The saloon doors swung open, and Wendell Phillips beckoned me inside, where nine people sat around a large table, in a room crowded with memorabilia of the Old West: hides, brands, a full-mount coyote. Phillips, who is sixty-seven, with a bald head and a sizable mustache, is a former swat-team member and now has a law practice defending police officers. He and his wife, Mary Dee Rickards, were leading the meeting, for the victims of a mountain lion known as P-45.

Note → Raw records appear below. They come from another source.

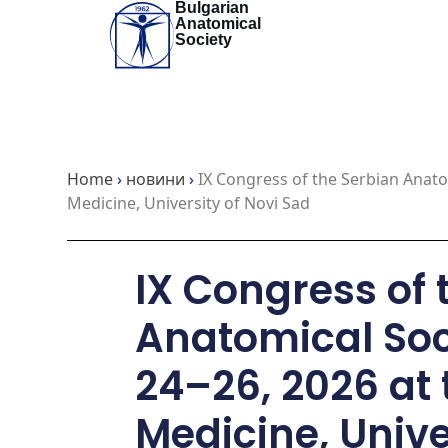
Bulgarian
Skip
Anatomical
to
Society
content
Home
›
новини
›
IX Congress of the Serbian Anato
Medicine, University of Novi Sad
IX Congress of 
Anatomical Soc
24–26, 2026 at 
Medicine, Unive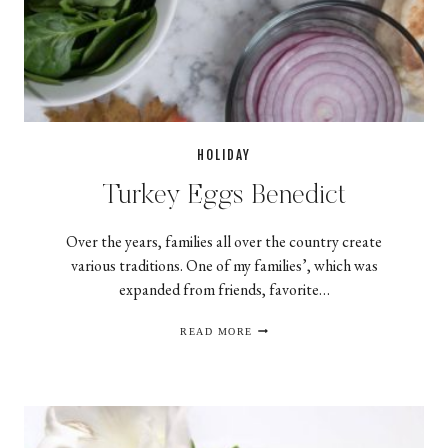
HOLIDAY
Turkey Eggs Benedict
Over the years, families all over the country create
various traditions. One of my families’, which was
expanded from friends, favorite…
TURKEY
READ MORE
EGGS
BENEDICT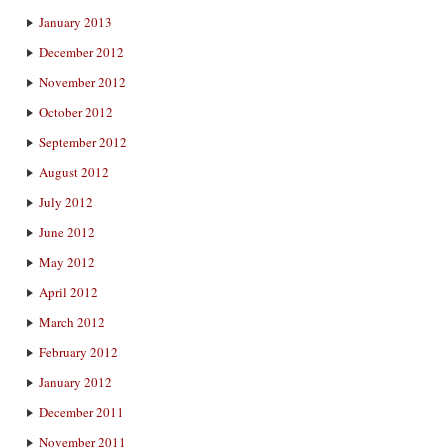
January 2013
December 2012
November 2012
October 2012
September 2012
August 2012
July 2012
June 2012
May 2012
April 2012
March 2012
February 2012
January 2012
December 2011
November 2011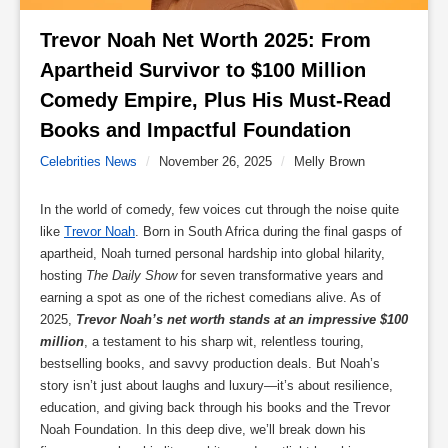
Trevor Noah Net Worth 2025: From 
Apartheid Survivor to $100 Million 
Comedy Empire, Plus His Must-Read 
Books and Impactful Foundation 
Celebrities News
/
November 26, 2025
/
Melly Brown
In the world of comedy, few voices cut through the noise quite
like
Trevor Noah
. Born in South Africa during the final gasps of
apartheid, Noah turned personal hardship into global hilarity,
hosting
The Daily Show
for seven transformative years and
earning a spot as one of the richest comedians alive. As of
2025,
Trevor Noah’s net worth stands at an impressive $100
million
, a testament to his sharp wit, relentless touring,
bestselling books, and savvy production deals. But Noah’s
story isn’t just about laughs and luxury—it’s about resilience,
education, and giving back through his books and the Trevor
Noah Foundation. In this deep dive, we’ll break down his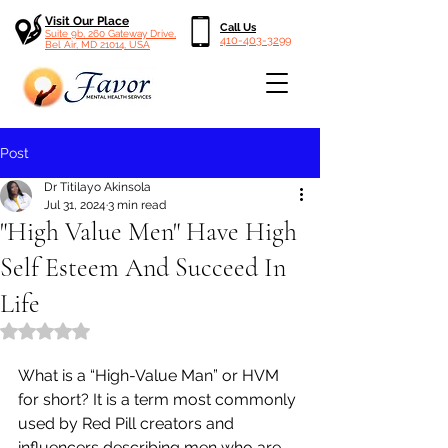
Visit Our Place
Call Us
Suite 9b, 260 Gateway Drive,
410-403-3299
Bel Air, MD 21014, USA
Post
Dr Titilayo Akinsola
Jul 31, 2024
3 min read
"High Value Men" Have High
Self Esteem And Succeed In
Life
Rated NaN out of 5 stars.
What is a “High-Value Man” or HVM 
for short? It is a term most commonly 
used by Red Pill creators and 
influencers describing men who are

P-45, the King of Malibu, is a hundred-and-fifty-pound male with golden eyes and mittlike paws who dominates the western swath of the Santa Monicas. After killing an alpaca at a Malibu winery in late 2015, he was captured and fitted with a G.P.S. collar by the National Park Service, which designated him the forty-fifth subject in a long-running study, led by a wildlife ecologist named Seth Riley, on the mountain lions of Los Angeles. (The “P” comes from Puma concolor, the species whose common names include puma, panther, catamount, cougar, and mountain lion.) Since P-45 was collared, according to Phillips, he has killed some sixty goats, sheep, llamas, and alpacas, a miniature horse, and a four-hundred-and-fifty-pound heifer: members of the class of rustic pet known as “hobby animals.” Gallingly, he has eaten little—a nibble of heart meat here, a nip of scrotum there. Except in the case of pygmy goats, for which he has a taste, he seems to kill for sport.